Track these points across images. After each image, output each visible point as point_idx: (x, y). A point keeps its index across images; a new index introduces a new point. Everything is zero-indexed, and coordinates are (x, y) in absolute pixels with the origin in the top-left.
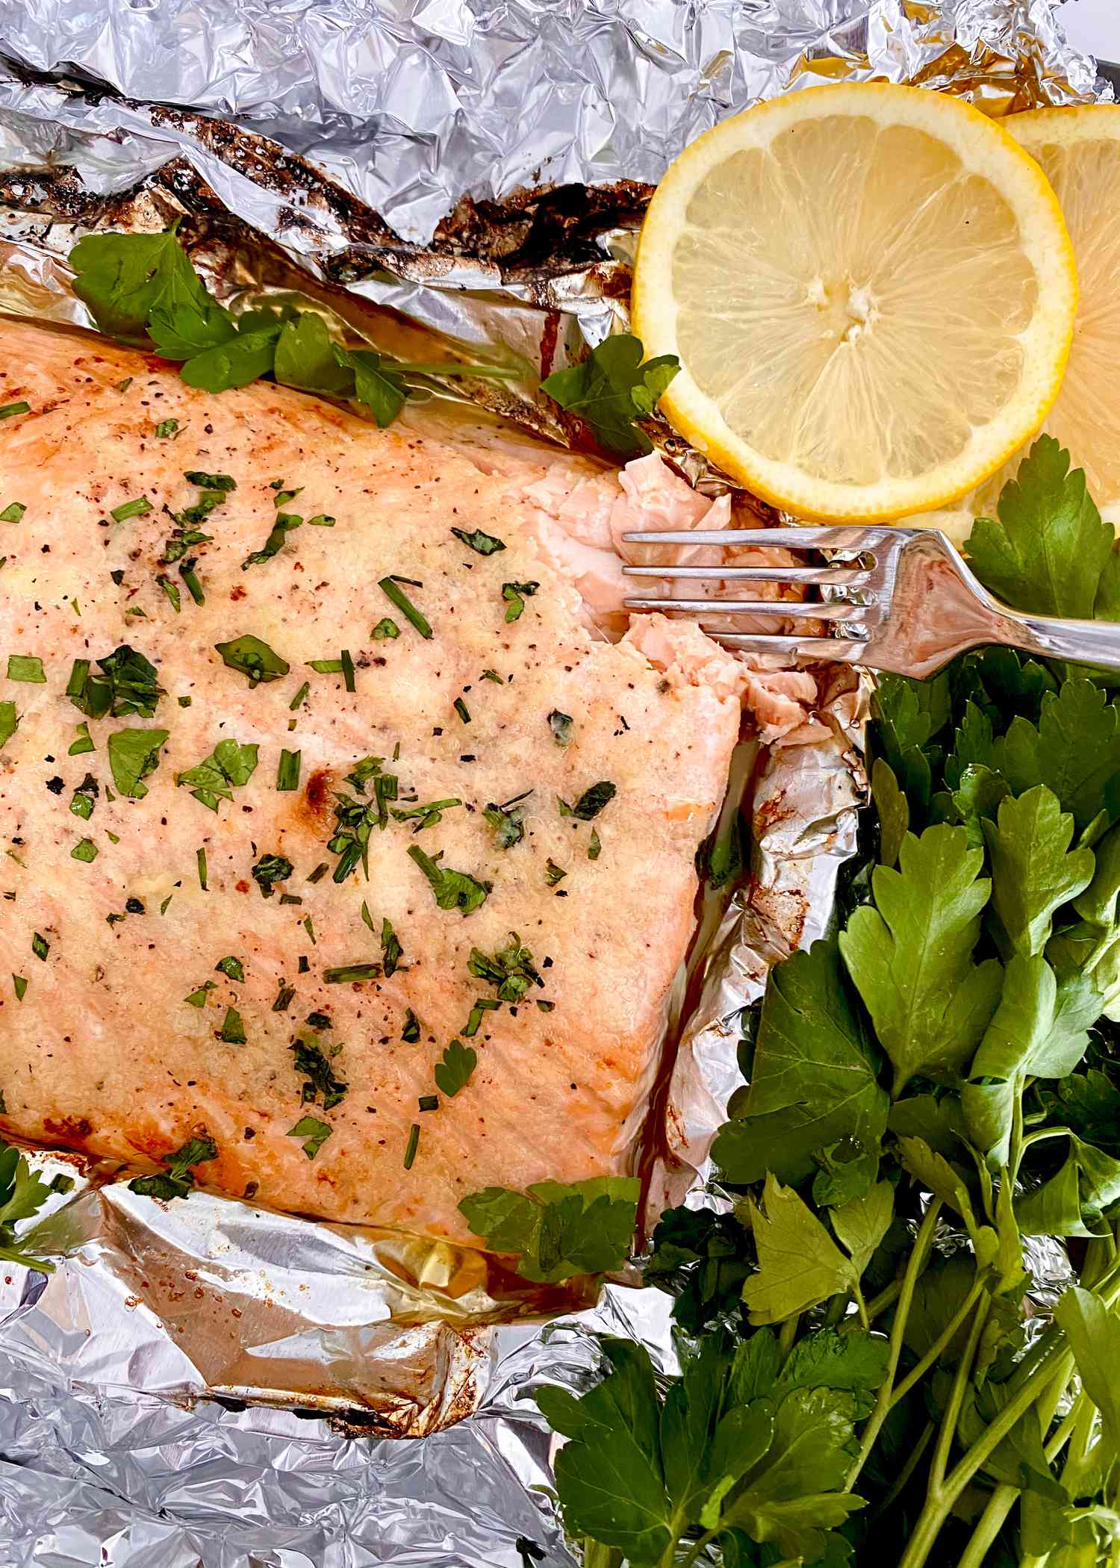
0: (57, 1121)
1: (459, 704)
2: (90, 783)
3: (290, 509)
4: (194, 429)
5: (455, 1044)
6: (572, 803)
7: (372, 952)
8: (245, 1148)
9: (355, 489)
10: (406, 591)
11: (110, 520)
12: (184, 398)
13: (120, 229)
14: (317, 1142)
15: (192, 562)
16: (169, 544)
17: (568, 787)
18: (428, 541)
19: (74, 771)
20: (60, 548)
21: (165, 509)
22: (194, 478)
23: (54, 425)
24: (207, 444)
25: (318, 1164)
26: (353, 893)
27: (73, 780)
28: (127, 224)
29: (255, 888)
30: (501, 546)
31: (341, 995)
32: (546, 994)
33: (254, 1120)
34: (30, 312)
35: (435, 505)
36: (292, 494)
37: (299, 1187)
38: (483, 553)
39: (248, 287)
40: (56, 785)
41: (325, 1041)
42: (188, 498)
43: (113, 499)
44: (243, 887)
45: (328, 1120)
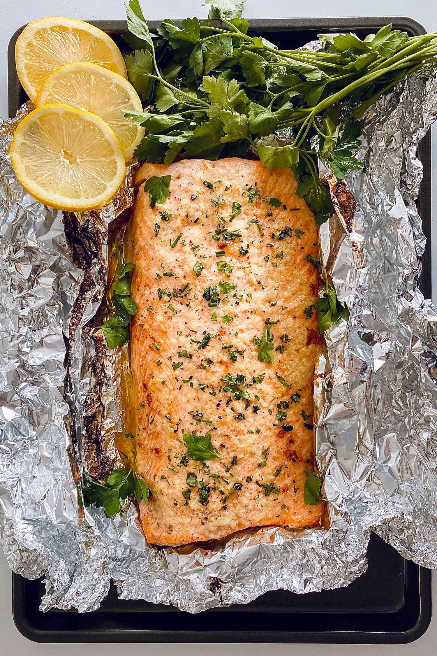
0: (312, 292)
1: (195, 222)
2: (235, 296)
3: (161, 274)
4: (148, 304)
5: (270, 203)
6: (210, 190)
7: (254, 225)
8: (306, 249)
9: (152, 262)
10: (173, 242)
11: (175, 312)
12: (141, 310)
13: (104, 338)
14: (300, 231)
15: (180, 290)
16: (177, 297)
17: (207, 192)
18: (160, 241)
19: (233, 300)
20: (185, 320)
21: (169, 301)
22: (160, 298)
23: (156, 335)
24: (151, 299)
25: (305, 231)
26: (244, 232)
27: (235, 300)
28: (102, 337)
29: (248, 255)
30: (156, 224)
31: (266, 233)
32: (254, 184)
33: (299, 247)
34: (128, 359)
35: (151, 243)
36: (158, 275)
37: (311, 234)
38: (159, 228)
39: (108, 309)
40: (237, 303)
41: (278, 234)
42: (166, 298)
43: (170, 314)
44: (248, 258)
45: (294, 230)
####
Each line from the first line of the listing above through the line containing "23: (54, 425)" is to be written out exactly, and the pictures are to be left out.

Solution for this exercise:
Track these points across images. After each image, output each visible point as point_idx: (x, y). A point keeps its index across images; a new index introduces a new point. Everything is zero-indexed, and coordinates are (x, y) in absolute pixels with the origin in the top-left.
0: (57, 1121)
1: (459, 704)
2: (90, 783)
3: (290, 509)
4: (194, 429)
5: (455, 1044)
6: (572, 803)
7: (372, 952)
8: (245, 1148)
9: (355, 489)
10: (406, 591)
11: (110, 520)
12: (184, 398)
13: (120, 229)
14: (317, 1142)
15: (192, 562)
16: (169, 544)
17: (568, 787)
18: (428, 541)
19: (74, 771)
20: (60, 548)
21: (165, 509)
22: (194, 478)
23: (54, 425)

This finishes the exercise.